= Achmet (oneiromancer) =

Writer

Achmet, son of Seirim (Ἀχμὲτ υἱὸς Σειρείμ), the author of a work on the interpretation of dreams, the Great Book of Interpretation of Dreams, is probably not the same person as Abu Bekr Mohammed Ben Sirin, whose work on the same subject is still extant in Arabic in the Royal Library at Paris, and who was born AH 33 (AD 653-4) and died AH 110 (AD 728-9).

The two names Ahmed or Achimet and Mohammed consist in Arabic of four letters each, and differ only in the first.

There are many differences between Achmet's work, in the form in which we have it, and that of Ibn Sirin, as the writer of the former (or the translator) appears from internal evidence to have been certainly a Christian, (c. 2, 150, &c.) It exists only in Greek, or rather it has only been published in that language.

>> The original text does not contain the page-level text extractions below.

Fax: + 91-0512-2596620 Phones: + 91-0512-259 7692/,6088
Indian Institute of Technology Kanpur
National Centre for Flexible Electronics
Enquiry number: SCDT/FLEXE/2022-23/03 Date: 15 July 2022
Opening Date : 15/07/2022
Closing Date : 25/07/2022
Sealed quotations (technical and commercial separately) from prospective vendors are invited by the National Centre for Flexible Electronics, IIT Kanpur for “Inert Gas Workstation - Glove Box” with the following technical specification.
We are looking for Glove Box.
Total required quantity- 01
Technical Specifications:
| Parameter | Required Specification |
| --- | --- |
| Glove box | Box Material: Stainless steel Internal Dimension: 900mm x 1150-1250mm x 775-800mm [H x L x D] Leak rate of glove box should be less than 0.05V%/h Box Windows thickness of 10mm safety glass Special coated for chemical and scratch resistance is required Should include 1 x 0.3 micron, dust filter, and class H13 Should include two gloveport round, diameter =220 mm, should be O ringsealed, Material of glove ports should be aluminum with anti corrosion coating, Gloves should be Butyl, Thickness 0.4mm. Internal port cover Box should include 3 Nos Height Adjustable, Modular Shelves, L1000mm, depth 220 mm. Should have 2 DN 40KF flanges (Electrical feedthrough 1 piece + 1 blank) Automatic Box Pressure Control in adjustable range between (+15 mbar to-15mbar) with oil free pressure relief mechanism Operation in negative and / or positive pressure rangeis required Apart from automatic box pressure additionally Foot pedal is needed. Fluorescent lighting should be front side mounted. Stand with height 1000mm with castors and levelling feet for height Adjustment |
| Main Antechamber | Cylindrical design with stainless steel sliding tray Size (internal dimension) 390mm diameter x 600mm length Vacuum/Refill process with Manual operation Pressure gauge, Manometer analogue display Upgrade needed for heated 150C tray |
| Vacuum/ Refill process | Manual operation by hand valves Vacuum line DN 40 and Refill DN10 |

It consists of three hundred and four chapters, and professes to be derived from what has been written on the same subject by the Indians, Persians, and Egyptians. It was translated out of Greek into Latin about the year 1160, by Leo Tuscus, of which work two specimens are to be found in Gasp. Barthii Adversaria. Around 1165, it was used as a source by Pascalis Romanus for his Liber thesauri occulti, a Latin compilation on dream interpretation that also draws on Artemidorus. It was first published at Frankfort, 1577, 8vo., in a Latin translation, made by Leunclavius, from a very imperfect Greek manuscript, with the title "Apomasaris Apotelesmata, sive de Significatis et Eventis Insomniorum, ex Indorum, Persarum, Aegyptiorumque Disciplina."

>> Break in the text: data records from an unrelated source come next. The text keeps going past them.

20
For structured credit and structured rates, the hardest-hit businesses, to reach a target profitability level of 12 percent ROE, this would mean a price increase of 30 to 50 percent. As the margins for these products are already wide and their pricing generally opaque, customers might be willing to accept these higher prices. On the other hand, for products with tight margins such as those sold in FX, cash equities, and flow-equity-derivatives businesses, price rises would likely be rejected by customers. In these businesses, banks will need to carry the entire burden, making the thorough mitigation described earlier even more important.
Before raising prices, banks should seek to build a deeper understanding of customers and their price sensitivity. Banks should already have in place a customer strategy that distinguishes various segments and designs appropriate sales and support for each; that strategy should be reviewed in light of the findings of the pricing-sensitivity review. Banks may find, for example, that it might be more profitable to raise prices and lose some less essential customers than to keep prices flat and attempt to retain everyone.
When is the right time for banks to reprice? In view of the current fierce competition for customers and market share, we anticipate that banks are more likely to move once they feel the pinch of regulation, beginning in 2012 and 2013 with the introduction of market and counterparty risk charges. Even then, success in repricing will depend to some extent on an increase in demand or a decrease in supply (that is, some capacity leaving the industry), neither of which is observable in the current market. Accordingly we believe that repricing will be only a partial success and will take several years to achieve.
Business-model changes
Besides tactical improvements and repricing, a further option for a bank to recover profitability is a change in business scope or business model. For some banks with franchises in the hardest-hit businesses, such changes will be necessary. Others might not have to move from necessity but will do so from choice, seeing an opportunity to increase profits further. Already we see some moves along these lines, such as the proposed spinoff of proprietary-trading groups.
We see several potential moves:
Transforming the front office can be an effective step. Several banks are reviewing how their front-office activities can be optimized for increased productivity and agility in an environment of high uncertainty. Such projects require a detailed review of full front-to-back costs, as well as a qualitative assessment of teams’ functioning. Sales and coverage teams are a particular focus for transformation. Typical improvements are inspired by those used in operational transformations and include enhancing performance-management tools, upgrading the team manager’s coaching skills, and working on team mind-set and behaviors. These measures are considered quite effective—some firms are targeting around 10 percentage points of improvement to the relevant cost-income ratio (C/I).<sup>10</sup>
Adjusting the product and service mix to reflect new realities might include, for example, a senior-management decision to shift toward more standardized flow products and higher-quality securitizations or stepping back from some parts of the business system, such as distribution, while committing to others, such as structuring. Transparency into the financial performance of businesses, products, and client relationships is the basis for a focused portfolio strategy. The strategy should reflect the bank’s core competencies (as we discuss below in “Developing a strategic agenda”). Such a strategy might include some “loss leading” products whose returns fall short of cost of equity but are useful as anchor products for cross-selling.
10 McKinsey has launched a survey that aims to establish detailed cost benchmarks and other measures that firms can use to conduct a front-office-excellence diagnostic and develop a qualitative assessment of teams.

The word Apomasares is a corruption of the name of the famous Albumasar, or Abu Ma'shar, and Leunclavius afterwards acknowledged his mistake in attributing the work to him. It was published in Greek and Latin by Rigaltius, and appended to his edition of the Oneirocritica of Artemidorus, Lutet. Paris. 1603, 4to., and some Greek various readings are inserted by Jacobus De Rhoer in his Otium Daventriense. It has also been translated into Italian, French, and German.

== Teachings ==
In a dream, a tall, kind eunuch represents an angel.